Revenez à la table des négociations sur l'assurance-chômage, trouvez des solutions pour lutter contre le recours abusif aux contrats courts et - ainsi - prouvez votre utilité : c'est en substance le message qu'Edouard Philippe a adressé aux partenaires sociaux, ce mercredi lors de la séance des questions au gouvernement à l'Assemblée nationale. « Nous vivons un moment où beaucoup d'organisations syndicales et patronales aspirent à montrer [...] le rôle essentiel qu'elles jouent dans notre vie sociale. C'est à elles de relever ce défi. Je leur fais confiance », a déclaré le Premier ministre, soulignant que la « mission est difficile. »

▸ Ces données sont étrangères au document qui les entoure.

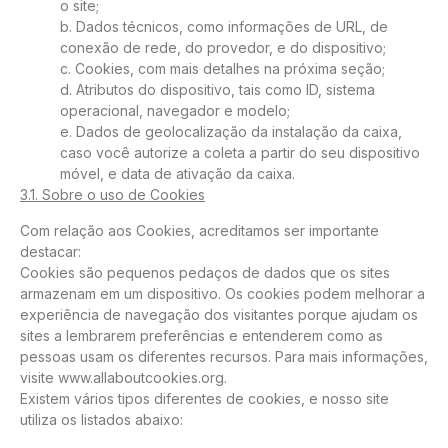
o site;
b. Dados técnicos, como informações de URL, de
conexão de rede, do provedor, e do dispositivo;
c. Cookies, com mais detalhes na próxima seção;
d. Atributos do dispositivo, tais como ID, sistema
operacional, navegador e modelo;
e. Dados de geolocalização da instalação da caixa,
caso você autorize a coleta a partir do seu dispositivo
móvel, e data de ativação da caixa.
3.1. Sobre o uso de Cookies
Com relação aos Cookies, acreditamos ser importante
destacar:
Cookies são pequenos pedaços de dados que os sites
armazenam em um dispositivo. Os cookies podem melhorar a
experiência de navegação dos visitantes porque ajudam os
sites a lembrarem preferências e entenderem como as
pessoas usam os diferentes recursos. Para mais informações,
visite www.allaboutcookies.org.
Existem vários tipos diferentes de cookies, e nosso site
utiliza os listados abaixo:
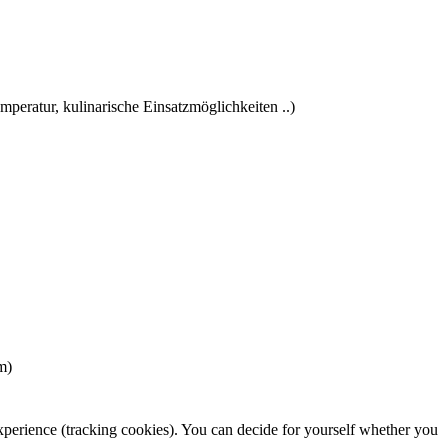
peratur, kulinarische Einsatzmöglichkeiten ..)
m)
 experience (tracking cookies). You can decide for yourself whether you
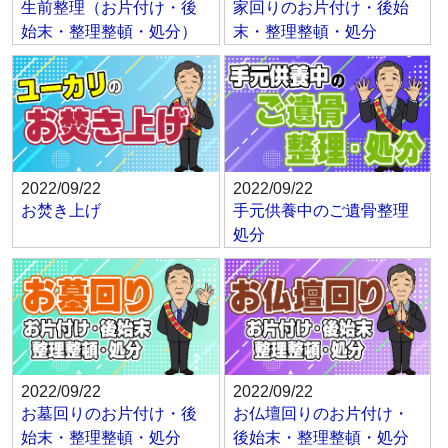
生前整理（お片付け・後
家回りのお片付け・後始
始末・整理整頓・処分）
末・整理整頓・処分
2022/09/22
2022/09/22
お焚き上げ
手元供養中のご遺骨整理
処分
2022/09/22
2022/09/22
お墓回りのお片付け・後
お仏壇回りのお片付け・
始末・整理整頓・処分
後始末・整理整頓・処分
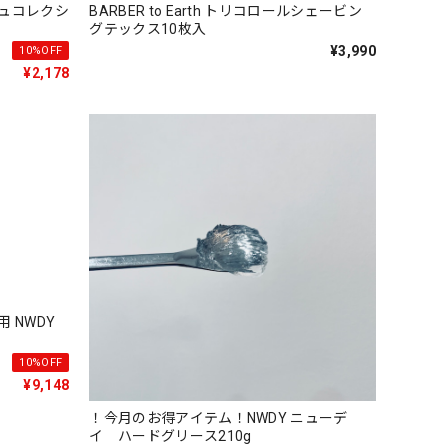
ュコレクシ
BARBER to Earth トリコロールシェービン
グテックス10枚入
¥3,990
10%OFF
¥2,178
 NWDY
10%OFF
¥9,148
！今月のお得アイテム！NWDY ニューデ
イ ハードグリース210g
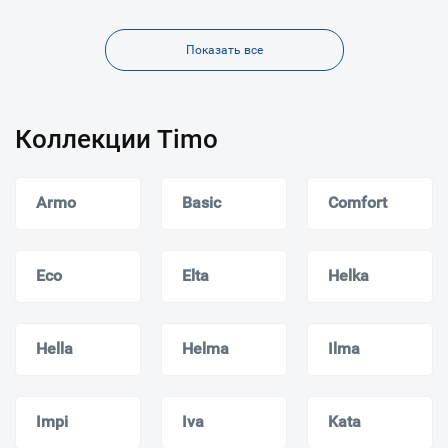
Показать все
Коллекции Timo
Armo
Basic
Comfort
Eco
Elta
Helka
Hella
Helma
Ilma
Impi
Iva
Kata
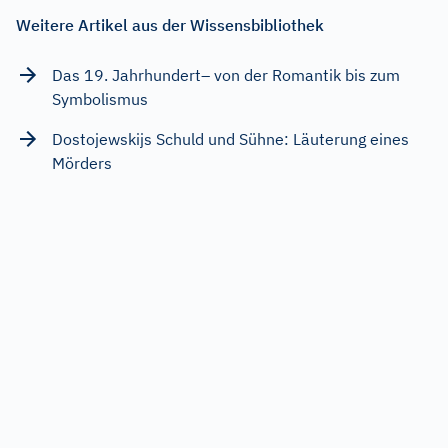
Weitere Artikel aus der Wissensbibliothek
Das 19. Jahrhundert– von der Romantik bis zum
Symbolismus
Dostojewskijs Schuld und Sühne: Läuterung eines
Mörders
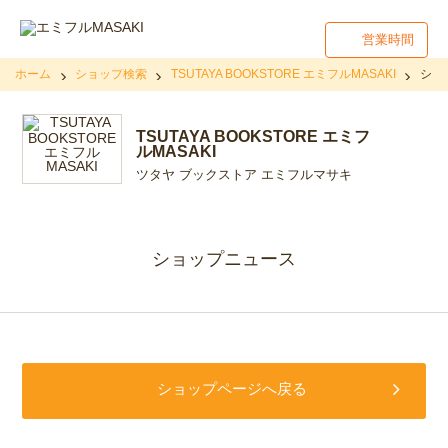
営業時間
ホーム
ショップ検索
TSUTAYA BOOKSTORE エミフルMASAKI
ショ
TSUTAYA BOOKSTORE エミフ
ルMASAKI
ツタヤ ブックストア エミフルマサキ
ショップニュース
ショップページへ戻る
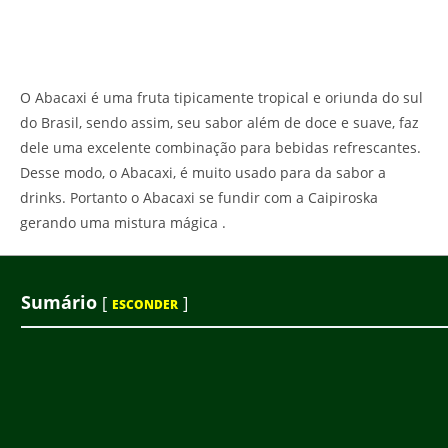
O Abacaxi é uma fruta tipicamente tropical e oriunda do sul
do Brasil, sendo assim, seu sabor além de doce e suave, faz
dele uma excelente combinação para bebidas refrescantes.
Desse modo, o Abacaxi, é muito usado para da sabor a
drinks. Portanto o Abacaxi se fundir com a Caipiroska
gerando uma mistura mágica .
Sumário
[
]
ESCONDER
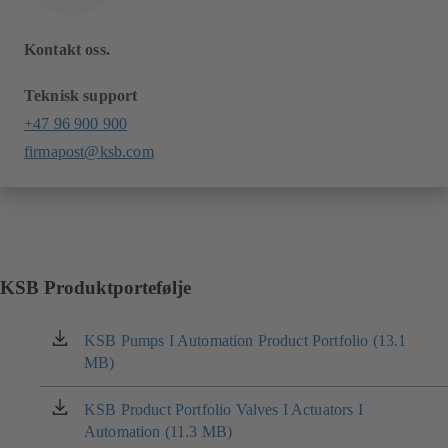
Kontakt oss.
Teknisk support
+47 96 900 900
firmapost@ksb.com
KSB Produktportefølje
KSB Pumps I Automation Product Portfolio (13.1
(åpnes
MB)
i
en
ny
KSB Product Portfolio Valves I Actuators I
(åpnes
fane)
Automation (11.3 MB)
i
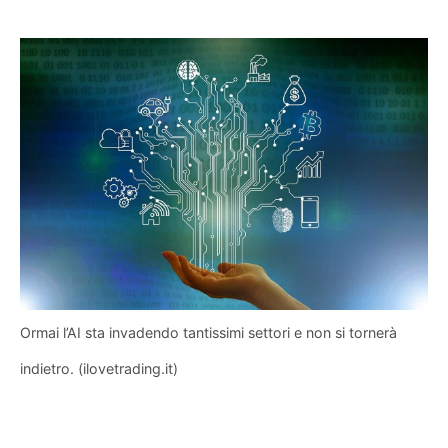
Ormai l’AI sta invadendo tantissimi settori e non si tornerà
indietro. (ilovetrading.it)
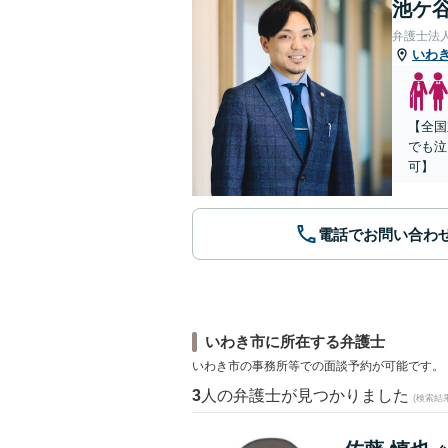
池ケ谷
弁護士法
いわ
【全国
でも泣
可】
電話でお問い合わ
いわき市に所在する弁護士
いわき市の事務所等での面談予約が可能です。
3
人の弁護士が見つかりました
(検索結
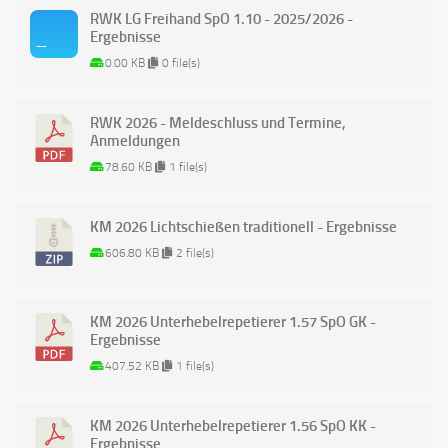
RWK LG Freihand SpO 1.10 - 2025/2026 -
Ergebnisse
0.00 KB
0 file(s)
RWK 2026 - Meldeschluss und Termine,
Anmeldungen
78.60 KB
1 file(s)
KM 2026 Lichtschießen traditionell - Ergebnisse
606.80 KB
2 file(s)
KM 2026 Unterhebelrepetierer 1.57 SpO GK -
Ergebnisse
407.52 KB
1 file(s)
KM 2026 Unterhebelrepetierer 1.56 SpO KK -
Ergebnisse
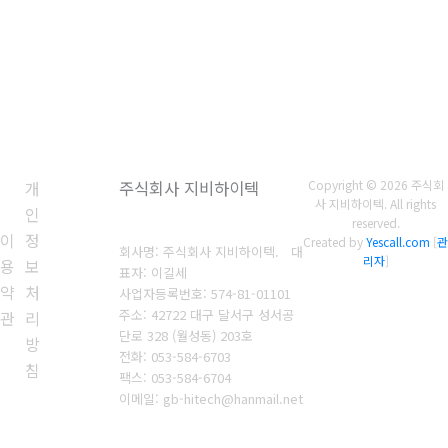
개
주식회사 지비하이텍
Copyright © 2026 주식회
사 지비하이텍. All rights
인
reserved.
이
정
Created by
Yescall.com
[
관
회사명: 주식회사 지비하이텍. 대
리자
]
용
보
표자: 이길세
약
처
사업자등록번호: 574-81-01101
주소: 42722 대구 달서구 성서공
관
리
단로 328 (월성동) 203호
방
전화: 053-584-6703
침
팩스: 053-584-6
704
이메일: gb-hitech@hanmail.net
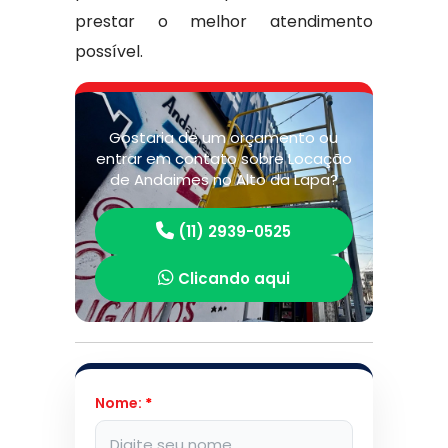
prestar o melhor atendimento
possível.
Gostaria de um orçamento ou
entrar em contato sobre Locação
de Andaimes no Alto da Lapa?
(11) 2939-0525
Clicando aqui
Nome:
*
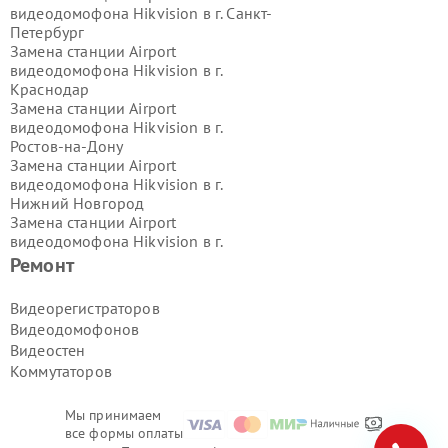
видеодомофона Hikvision в г.
Санкт-
Петербург
Замена станции Airport
видеодомофона Hikvision в г.
Краснодар
Замена станции Airport
видеодомофона Hikvision в г.
Ростов-на-Дону
Замена станции Airport
видеодомофона Hikvision в г.
Нижний Новгород
Замена станции Airport
видеодомофона Hikvision в г.
Новосибирск
Ремонт
Замена станции Airport
видеодомофона Hikvision в г.
Видеорегистраторов
Екатеринбург
Видеодомофонов
Замена станции Airport
Видеостен
видеодомофона Hikvision в г.
Казань
Коммутаторов
Замена станции Airport
видеодомофона Hikvision в г.
Воронеж
Мы принимаем
Замена станции Airport
все формы оплаты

Le message s'adresse surtout au patronat qui a suspendu sa participation à la négociation pour protester contre les propos d'Emmanuel Macron. Devant des citoyens dans la Drôme, le chef de l'Etat a affirmé en fin de semaine dernière, qu'un mécanisme de type bonus-malus serait mis en place pour lutter contre les contrats courts, quelle que soit donc l'issue de la négociation. Ce qui a provoqué la colère du trio Medef-CPME-U2P, qui juge ce type de mécanisme, consistant à faire varier les cotisations chômage d'un employeur en fonction du taux de rotation de sa main-d'oeuvre, totalement contre-productif.

Des façons, des instruments, des moyens...

« En quinze ans, le nombre de contrats courts a été multiplié par trois. Dans huit cas sur dix, c'est le même salarié » qui enchaîne les CDD, a poursuivi le chef du gouvernement, pour qui « cela veut dire que dans nos règles (d'indemnisation, NDLR) telles qu'elles existent, la précarité est d'une certaine façon encouragée ». Aux partenaires sociaux de trouver « des façons », des « instruments », ou des « moyens » pour y remédier, en plus de remettre les finances de l'Unédic d'équerre.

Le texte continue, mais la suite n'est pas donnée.